* [Aim]:
Extract every line of the items below that contains the string "return", treating uppercase and lowercase as different.

* [Data in this exercise]:
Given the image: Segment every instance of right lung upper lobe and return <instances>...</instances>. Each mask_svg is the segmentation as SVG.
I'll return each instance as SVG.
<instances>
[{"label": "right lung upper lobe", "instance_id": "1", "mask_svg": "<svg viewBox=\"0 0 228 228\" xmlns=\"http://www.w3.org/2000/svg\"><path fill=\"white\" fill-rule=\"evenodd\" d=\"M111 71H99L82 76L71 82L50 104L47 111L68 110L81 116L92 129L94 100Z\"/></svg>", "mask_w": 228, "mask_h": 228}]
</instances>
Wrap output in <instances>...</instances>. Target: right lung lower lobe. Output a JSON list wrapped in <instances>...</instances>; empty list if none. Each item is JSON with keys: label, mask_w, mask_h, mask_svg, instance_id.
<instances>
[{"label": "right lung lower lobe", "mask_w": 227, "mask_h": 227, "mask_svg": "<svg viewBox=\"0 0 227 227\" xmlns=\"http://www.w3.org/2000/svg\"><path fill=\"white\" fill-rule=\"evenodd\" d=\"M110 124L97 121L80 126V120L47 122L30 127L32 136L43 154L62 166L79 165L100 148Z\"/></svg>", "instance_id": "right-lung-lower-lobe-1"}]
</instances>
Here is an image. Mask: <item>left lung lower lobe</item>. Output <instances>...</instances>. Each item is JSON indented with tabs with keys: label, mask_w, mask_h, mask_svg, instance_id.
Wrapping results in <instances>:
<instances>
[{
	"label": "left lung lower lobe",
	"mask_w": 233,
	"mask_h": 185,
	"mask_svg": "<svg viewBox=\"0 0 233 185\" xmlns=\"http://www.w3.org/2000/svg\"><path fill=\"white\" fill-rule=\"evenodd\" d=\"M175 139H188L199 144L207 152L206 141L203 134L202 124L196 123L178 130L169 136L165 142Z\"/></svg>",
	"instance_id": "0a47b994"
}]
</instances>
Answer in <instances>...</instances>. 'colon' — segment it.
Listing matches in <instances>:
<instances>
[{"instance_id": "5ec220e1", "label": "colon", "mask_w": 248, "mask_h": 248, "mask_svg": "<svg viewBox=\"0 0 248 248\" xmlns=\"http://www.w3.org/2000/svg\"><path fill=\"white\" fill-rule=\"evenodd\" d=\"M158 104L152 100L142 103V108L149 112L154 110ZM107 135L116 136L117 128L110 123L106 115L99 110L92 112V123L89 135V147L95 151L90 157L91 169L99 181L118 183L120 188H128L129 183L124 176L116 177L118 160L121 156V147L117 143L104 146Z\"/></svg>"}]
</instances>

* [Answer in full]:
Given the image: Segment every instance of right lung upper lobe and return <instances>...</instances>. Each mask_svg is the segmentation as SVG.
I'll return each instance as SVG.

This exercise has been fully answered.